If you only stored your sequence data on your computer, the wider scientific community would not be able to access it, therefore it couldn't be used for data mining and discovery. This is why most scientific journals, and many funding bodies, require you to submit your sequence data to a public repository. By doing so, the sequences will be archived and will receive recognised accession numbers.

In addition, Next-Generation Sequencing (NGS) output files have become very large, and many institutions cannot ensure safe long-term storage of such large datasets. The large file sizes also complicate data sharing (e.g. with collaborators), as it can take a very long time to transfer data.

How long would it take to share your data?

Imagine that for your project on the human gut metagenome, you sequenced 130 samples and obtained 130 FASTQ files. Each of these files contained on average 28,000,000 sequences and had a compressed size of ~ 2.5 Gb.

The full data set would require ~ 320GB of storage in compressed form. This represents about 400 CDs, 68 DVDs or a third of the storage capacity of a modern hard drive.
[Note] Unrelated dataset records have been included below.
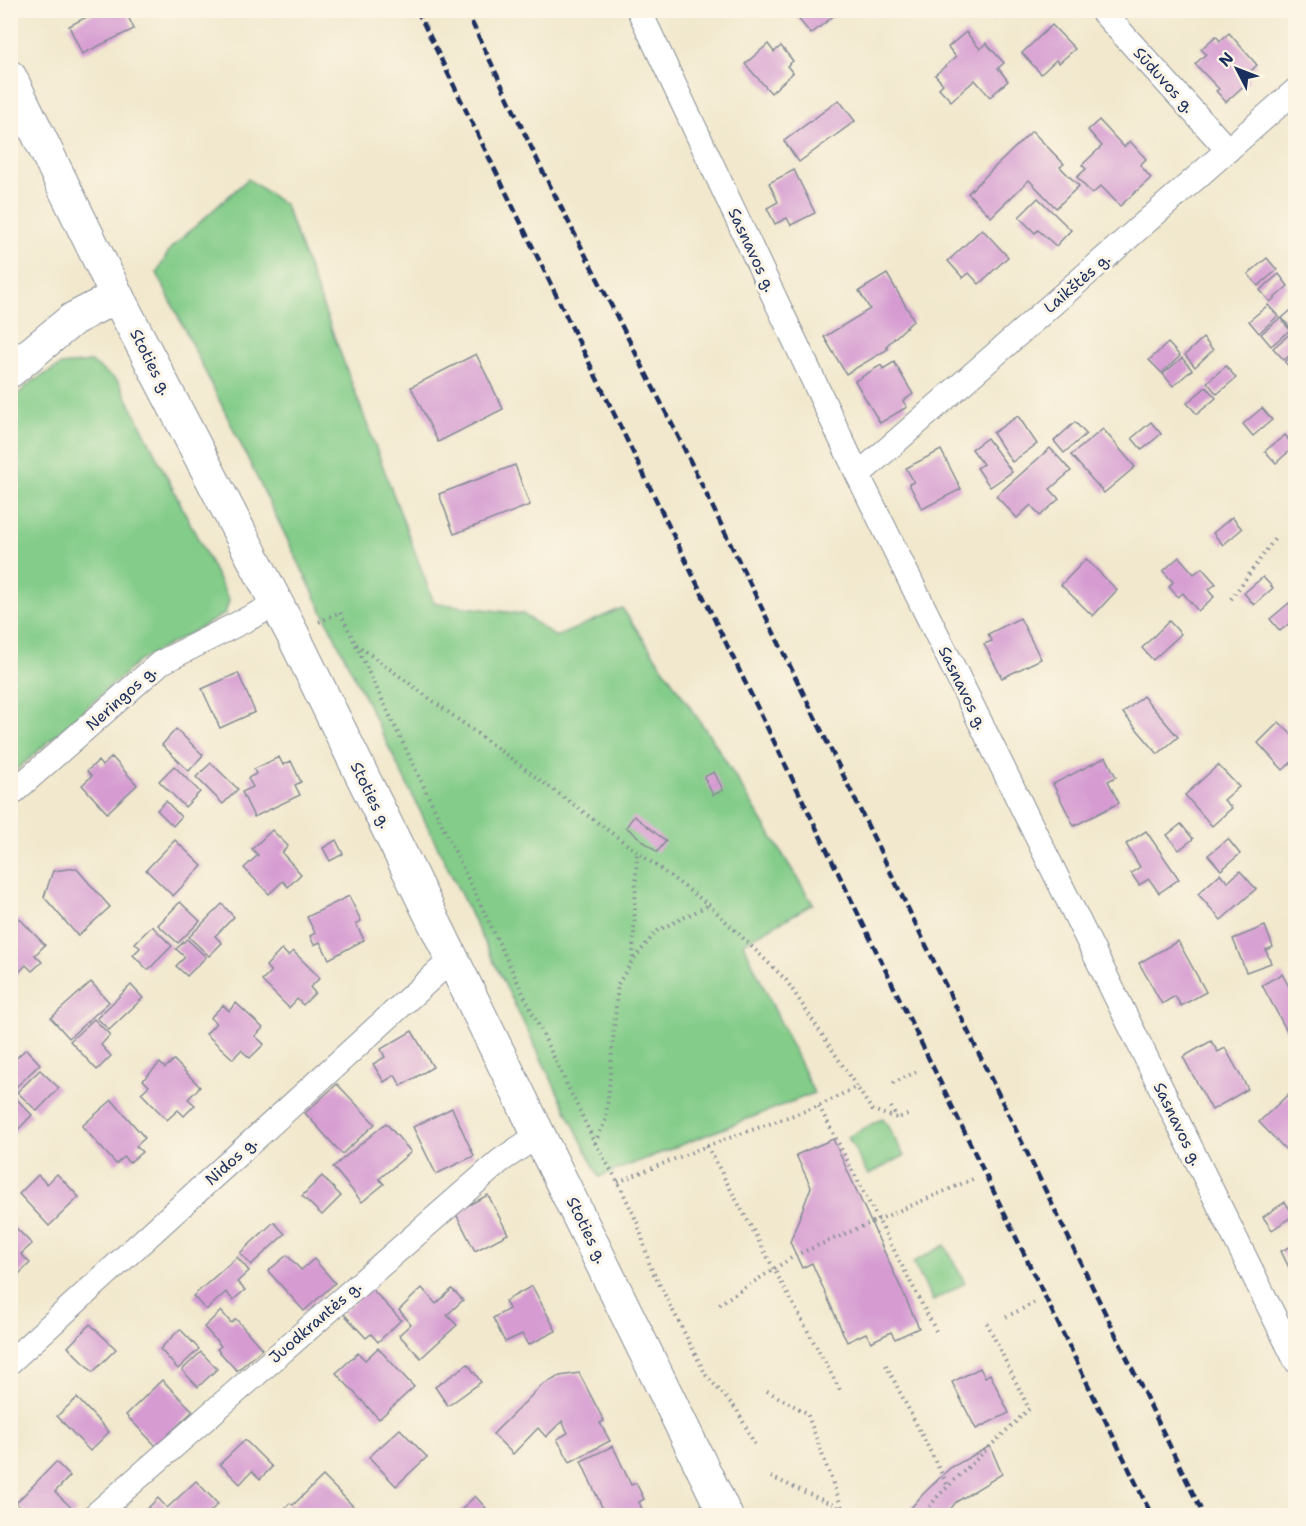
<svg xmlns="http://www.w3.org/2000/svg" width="1306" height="1526" viewBox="0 0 1306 1526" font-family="'Shantell Sans',sans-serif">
  <rect width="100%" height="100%" fill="#fcf5e5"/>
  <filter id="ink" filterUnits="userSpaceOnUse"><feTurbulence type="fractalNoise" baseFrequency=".0167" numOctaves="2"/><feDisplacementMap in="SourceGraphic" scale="12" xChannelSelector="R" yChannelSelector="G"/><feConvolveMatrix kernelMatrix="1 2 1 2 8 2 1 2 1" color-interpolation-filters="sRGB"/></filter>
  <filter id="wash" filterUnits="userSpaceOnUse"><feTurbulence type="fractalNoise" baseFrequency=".008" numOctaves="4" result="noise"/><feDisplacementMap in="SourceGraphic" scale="24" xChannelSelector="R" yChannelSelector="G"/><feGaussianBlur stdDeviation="1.35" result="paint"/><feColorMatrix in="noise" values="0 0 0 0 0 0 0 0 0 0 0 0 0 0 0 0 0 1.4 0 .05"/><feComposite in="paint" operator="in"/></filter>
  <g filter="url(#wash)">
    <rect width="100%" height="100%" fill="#f1e8cd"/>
    <g fill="#83cc89" stroke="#4f7e74" stroke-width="1.5">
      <polygon points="248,179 285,205 434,603 523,614 556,637 622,608 714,742 813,904 743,943 814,1093 599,1177 157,273 170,249"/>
      <polygon points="91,362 119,382 229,600 225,614 139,661 11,775 11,401 30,383 61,365"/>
      <polygon points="883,1118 904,1156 868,1175 848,1137"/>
      <polygon points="945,1245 965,1283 933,1301 913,1262"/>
    </g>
    <g id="blocks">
      <g fill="#d69cd2">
        <polygon points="100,10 125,10 134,29 82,54 69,26"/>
        <polygon points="791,10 835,10 837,13 811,34"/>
        <polygon points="989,10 1015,10 1008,18 1003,12 997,18"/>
        <polygon points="1052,25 1075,49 1059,63 1056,60 1041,74 1022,53"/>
        <polygon points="966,32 980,49 986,43 1004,63 998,68 1008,81 990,97 975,80 951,101 939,88 943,84 935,75 956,57 948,47"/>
        <polygon points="1229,33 1257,65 1246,76 1250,80 1226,102 1216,91 1219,89 1195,64 1206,54 1201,49 1216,36 1220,41"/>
        <polygon points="768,44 774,52 781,46 793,61 787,66 793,73 771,93 745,64"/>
        <polygon points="839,100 855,121 799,162 784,141"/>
        <polygon points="1099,120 1124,147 1130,141 1146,159 1140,165 1151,178 1120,206 1101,186 1092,194 1077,177 1086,169 1082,165 1102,146 1088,130"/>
        <polygon points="1032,131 1064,164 1060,167 1079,186 1056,208 1029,180 991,217 968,193"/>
        <polygon points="794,170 815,213 791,225 787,218 775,224 767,208 778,202 769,183"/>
        <polygon points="1038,198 1071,230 1056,246 1038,230 1035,233 1019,217"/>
        <polygon points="982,229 1008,257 979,284 969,273 963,278 948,261"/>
        <polygon points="1267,258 1277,270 1258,286 1248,274"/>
        <polygon points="887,274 914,320 886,346 888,349 846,374 824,337 870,309 859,291"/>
        <polygon points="1279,274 1288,286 1270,302 1260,290"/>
        <polygon points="1268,305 1278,316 1259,333 1249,321"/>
        <polygon points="1296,306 1296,326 1292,330 1282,318"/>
        <polygon points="1280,318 1290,330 1271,346 1261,334"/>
        <polygon points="1292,332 1296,336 1296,350 1284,360 1273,348"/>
        <polygon points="1203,338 1213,350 1195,367 1185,355"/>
        <polygon points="1168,343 1180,356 1162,373 1149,360"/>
        <polygon points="1296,353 1296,374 1285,362"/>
        <polygon points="476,354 503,409 438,442 411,387"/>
        <polygon points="1182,358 1192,370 1173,386 1163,374"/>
        <polygon points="894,362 913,394 903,401 907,407 880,423 855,381 881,365 883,369"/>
        <polygon points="1226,366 1236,378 1217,394 1207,382"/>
        <polygon points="1206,387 1216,398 1197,414 1187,403"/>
        <polygon points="1262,408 1272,420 1253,436 1243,424"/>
        <polygon points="1018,416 1037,444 1012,462 993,433"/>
        <polygon points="1075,422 1086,434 1064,453 1054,441"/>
        <polygon points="1151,422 1161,434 1142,450 1132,438"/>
        <polygon points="1103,429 1135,467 1104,493 1071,455"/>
        <polygon points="1285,435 1294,447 1276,463 1265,451"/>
        <polygon points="987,438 1012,472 990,487 977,468 983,464 972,449"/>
        <polygon points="1050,448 1071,471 1050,489 1059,499 1040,516 1031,505 1017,518 996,496"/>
        <polygon points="941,450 961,489 922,509 909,484 914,482 906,468"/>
        <polygon points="515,465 530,505 454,534 439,494"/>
        <polygon points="1232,517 1242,529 1223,545 1213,533"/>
        <polygon points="1179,557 1194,574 1202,568 1216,584 1208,590 1214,597 1198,611 1183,593 1178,597 1169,587 1173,582 1163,571"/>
        <polygon points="1086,559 1117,590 1093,616 1061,585"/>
        <polygon points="1263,577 1273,588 1254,605 1244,593"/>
        <polygon points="1289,603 1296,611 1296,618 1280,631 1270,619"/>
        <polygon points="1020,618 1041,659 1002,678 984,644 992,641 988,634"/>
        <polygon points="1169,621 1181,634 1153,660 1142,648"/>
        <polygon points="238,673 255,712 220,728 202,689"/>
        <polygon points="1143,696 1178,737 1158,754 1123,713"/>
        <polygon points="1279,722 1296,739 1296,758 1283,770 1258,743"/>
        <polygon points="176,729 203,755 189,771 162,745"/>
        <polygon points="112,757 137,785 107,813 82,785 92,776 87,771 98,761 102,766"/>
        <polygon points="279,757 283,765 291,761 301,782 295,785 300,795 254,817 242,792 253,787 248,778 256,774 254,769"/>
        <polygon points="1106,757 1116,777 1108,781 1119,803 1074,826 1053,784"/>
        <polygon points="211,763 238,789 223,804 196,777"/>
        <polygon points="1218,765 1239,787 1224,800 1232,808 1212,826 1185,795"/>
        <polygon points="174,766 200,792 185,807 159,781"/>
        <polygon points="714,772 723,790 713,795 704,777"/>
        <polygon points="166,801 181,817 173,826 157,810"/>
        <polygon points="634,816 666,841 657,852 626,827"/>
        <polygon points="1181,824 1193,839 1179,850 1167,835"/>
        <polygon points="272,830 288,846 282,853 301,874 288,887 283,881 269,894 244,868 258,855 252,849"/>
        <polygon points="1146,831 1179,879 1159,893 1149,879 1139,885 1131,873 1140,867 1126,844"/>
        <polygon points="1228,839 1240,854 1221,870 1208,855"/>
        <polygon points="175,840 202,866 173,896 146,870"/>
        <polygon points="336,840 343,854 330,861 323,848"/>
        <polygon points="76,868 110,907 78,936 44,897 53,871"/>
        <polygon points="1240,871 1256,889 1221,920 1198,894 1220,874 1228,882"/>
        <polygon points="349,896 361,921 356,924 364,940 329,959 320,942 314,945 310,936 315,933 307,917"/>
        <polygon points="180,902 200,921 178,943 158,925"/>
        <polygon points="222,904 234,917 215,936 222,943 209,956 189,937"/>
        <polygon points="19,918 45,945 35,955 42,962 32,971 26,965 15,976 10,971 10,926"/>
        <polygon points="152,926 172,946 148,970 133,955 140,948 135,943"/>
        <polygon points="1265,926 1273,947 1266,950 1271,963 1246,972 1233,939"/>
        <polygon points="187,939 206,957 187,976 176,966 185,957 176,949"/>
        <polygon points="1178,941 1206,992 1181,1006 1175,996 1162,1004 1139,963"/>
        <polygon points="282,949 288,956 293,951 320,978 310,987 315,993 303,1005 297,999 289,1008 262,981 271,972 266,966"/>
        <polygon points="1282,974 1296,999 1296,1041 1293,1042 1262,985"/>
        <polygon points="91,982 109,1002 69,1038 51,1018"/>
        <polygon points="131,985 143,998 109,1030 97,1018"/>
        <polygon points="236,1003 263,1028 255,1036 264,1044 250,1058 241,1050 233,1059 206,1034 216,1023 210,1018 223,1005 229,1011"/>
        <polygon points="94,1019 110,1035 101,1045 111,1056 97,1070 70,1041"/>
        <polygon points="412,1031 433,1067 401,1086 395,1075 384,1082 373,1064 385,1057 381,1049"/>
        <polygon points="1211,1041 1218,1052 1225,1048 1248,1089 1212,1110 1183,1057"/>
        <polygon points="26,1049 40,1064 10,1093 10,1064"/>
        <polygon points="174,1060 200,1087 188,1099 195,1105 184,1116 178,1110 167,1120 141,1093 149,1086 143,1080 160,1063 165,1068"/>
        <polygon points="40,1070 59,1088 37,1111 17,1092"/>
        <polygon points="337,1084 375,1124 342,1154 305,1113"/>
        <polygon points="1296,1087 1296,1142 1286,1150 1259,1122"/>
        <polygon points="13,1095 32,1115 12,1136 10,1097"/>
        <polygon points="112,1100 145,1138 136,1146 142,1152 129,1163 124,1157 116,1164 82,1126"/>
        <polygon points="452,1108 474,1156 436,1174 413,1127"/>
        <polygon points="386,1123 411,1152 379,1179 384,1184 362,1202 333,1167"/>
        <polygon points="833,1139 919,1328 895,1339 891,1332 871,1342 866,1333 847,1342 812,1263 802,1268 790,1242 811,1187 796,1155"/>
        <polygon points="57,1174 79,1197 49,1226 19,1194 38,1175 47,1184"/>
        <polygon points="322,1176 341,1196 322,1215 302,1196"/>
        <polygon points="488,1195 508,1234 475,1251 455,1212"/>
        <polygon points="1285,1202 1294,1215 1272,1230 1263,1217"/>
        <polygon points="10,1222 32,1244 21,1254 30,1263 16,1277 10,1271"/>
        <polygon points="274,1222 285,1234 251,1265 240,1253"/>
        <polygon points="1296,1244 1296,1282 1281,1251"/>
        <polygon points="287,1255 301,1270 314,1259 335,1283 304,1311 268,1271"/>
        <polygon points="237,1257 249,1271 237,1282 245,1290 233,1300 226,1292 206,1310 193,1296"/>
        <polygon points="532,1286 556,1331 528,1345 522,1334 505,1342 493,1318 509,1309 505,1301"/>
        <polygon points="370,1287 401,1320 378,1342 371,1334 366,1338 343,1313"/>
        <polygon points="422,1288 436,1304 452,1289 463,1300 447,1315 457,1325 421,1358 399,1335 411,1324 399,1310"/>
        <polygon points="221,1311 231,1323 236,1319 262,1349 237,1371 217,1349 221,1346 204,1327"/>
        <polygon points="90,1324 116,1349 93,1372 68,1347"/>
        <polygon points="180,1329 199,1349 178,1369 160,1349"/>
        <polygon points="378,1348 414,1387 379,1419 336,1373 358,1353 365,1360"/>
        <polygon points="201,1352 217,1369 198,1387 182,1370"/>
        <polygon points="468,1364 481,1382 448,1406 435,1387"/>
        <polygon points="980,1368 985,1377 990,1374 1009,1413 976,1429 952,1382"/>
        <polygon points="579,1373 604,1421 600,1423 610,1441 570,1462 557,1439 568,1433 562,1421 546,1437 538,1428 513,1454 493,1434 542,1385 560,1376"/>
        <polygon points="162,1380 193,1411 156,1446 126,1415"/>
        <polygon points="77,1398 109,1432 90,1451 57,1416"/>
        <polygon points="400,1429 427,1457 396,1486 369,1457"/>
        <polygon points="245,1440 272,1467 260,1479 252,1471 240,1484 220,1464"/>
        <polygon points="613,1446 631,1485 636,1483 644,1499 639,1502 645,1516 606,1516 581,1461"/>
        <polygon points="990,1446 1002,1474 956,1502 945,1516 904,1516 923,1494 950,1468"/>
        <polygon points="56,1462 70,1476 55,1492 76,1512 73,1516 25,1516 27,1513 16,1503"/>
        <polygon points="323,1476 354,1507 346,1516 277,1516 290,1503 293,1505"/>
        <polygon points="196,1481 218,1504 205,1516 140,1516 158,1498 167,1508"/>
        <polygon points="475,1496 493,1516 455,1516"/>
      </g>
    </g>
  </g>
  <g filter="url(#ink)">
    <use href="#blocks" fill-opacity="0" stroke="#868c96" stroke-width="1.5"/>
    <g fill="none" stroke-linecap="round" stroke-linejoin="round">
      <g stroke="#868c96" stroke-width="26">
        <g id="street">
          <polyline points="639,10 858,475 1296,1361"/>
          <polyline points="1101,10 1228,150"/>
          <polyline points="858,475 1296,90"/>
          <polyline points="10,795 160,663 277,604"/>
          <polyline points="10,1362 451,960"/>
          <polyline points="94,1516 500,1161 540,1134"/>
        </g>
      </g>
      <g stroke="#868c96" stroke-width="35">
        <polyline id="secondary" points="10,371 73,319 117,296"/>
      </g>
      <g stroke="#868c96" stroke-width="35">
        <polyline id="primary" points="10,77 117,296 293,635 726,1516"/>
      </g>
      <g stroke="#868c96" stroke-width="4" stroke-dasharray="1.5 4.5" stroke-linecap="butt">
        <polyline points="1231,599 1276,537"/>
        <polyline points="319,622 340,612 595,1143 618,1182 638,1224 650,1266 706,1375 737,1410 756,1447"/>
        <polyline points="356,644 709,905 786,980 872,1110 897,1118 908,1115"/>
        <polyline points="633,958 637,852"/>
        <polyline points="893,1083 920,1070"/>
        <polyline points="819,1106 937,1333"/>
        <polyline points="891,1107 897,1118"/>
        <polyline points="595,1143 606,1119 618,984 633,960 657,931 709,905"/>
        <polyline points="707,1146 819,1106 858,1086"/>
        <polyline points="618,1182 707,1146 841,1392"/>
        <polyline points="719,1304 796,1255 973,1179"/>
        <polyline points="1006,1317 1034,1303"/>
        <polyline points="886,1365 948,1486"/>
        <polyline points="767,1391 807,1413 842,1508"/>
        <polyline points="771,1477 858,1516"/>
        <polyline points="922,1516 938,1496 1029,1409 986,1321"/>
      </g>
      <use href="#street" stroke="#fff" stroke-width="24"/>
      <use href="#secondary" stroke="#fff" stroke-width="33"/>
      <use href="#primary" stroke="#fff" stroke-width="33"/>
      <g stroke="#1b2f5e" stroke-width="4.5" stroke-dasharray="9 4.5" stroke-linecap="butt">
        <polyline points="417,10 1152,1516"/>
        <polyline points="466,10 543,172 678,436 1204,1516"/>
      </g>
    </g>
  </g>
  <g text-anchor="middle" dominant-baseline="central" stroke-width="6" stroke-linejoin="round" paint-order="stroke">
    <g font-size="16" fill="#1b2f5e" stroke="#fcf5e5">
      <text transform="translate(1164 80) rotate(48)">Sūduvos g.</text>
      <text transform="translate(752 250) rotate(65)">Sasnavos g.</text>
      <text transform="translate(1077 283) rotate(-41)">Laikštės g.</text>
      <text transform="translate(151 362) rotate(63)">Stoties g.</text>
      <text transform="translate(963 688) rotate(64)">Sasnavos g.</text>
      <text transform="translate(121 698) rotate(-42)">Neringos g.</text>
      <text transform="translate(371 795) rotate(64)">Stoties g.</text>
      <text transform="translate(1178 1124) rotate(64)">Sasnavos g.</text>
      <text transform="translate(231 1161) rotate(-42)">Nidos g.</text>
      <text transform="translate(587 1230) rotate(64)">Stoties g.</text>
      <text transform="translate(315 1322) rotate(-41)">Juodkrantės g.</text>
    </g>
  </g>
  <rect width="1306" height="1526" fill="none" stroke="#fcf5e5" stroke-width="36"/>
  <g transform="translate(1237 69) rotate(312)" stroke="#fcf5e5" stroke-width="4.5" paint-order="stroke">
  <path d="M0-4.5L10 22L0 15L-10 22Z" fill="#1b2f5e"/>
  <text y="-9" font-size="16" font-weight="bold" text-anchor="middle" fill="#1b2f5e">N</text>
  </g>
</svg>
From your computer, it would take well over eight hours to transfer the data through a fast ethernet connection (100 Mbit/sec) but less than 2 hours to download it from ENA using their FTP server.

Submitting pre-publication data

The ENA is a specialist resource with capacity to securely store and share sequencing data. Pre-publication data can be kept confidential until published. Once public, data is made accessible for downloading and mining, benefiting the whole scientific community.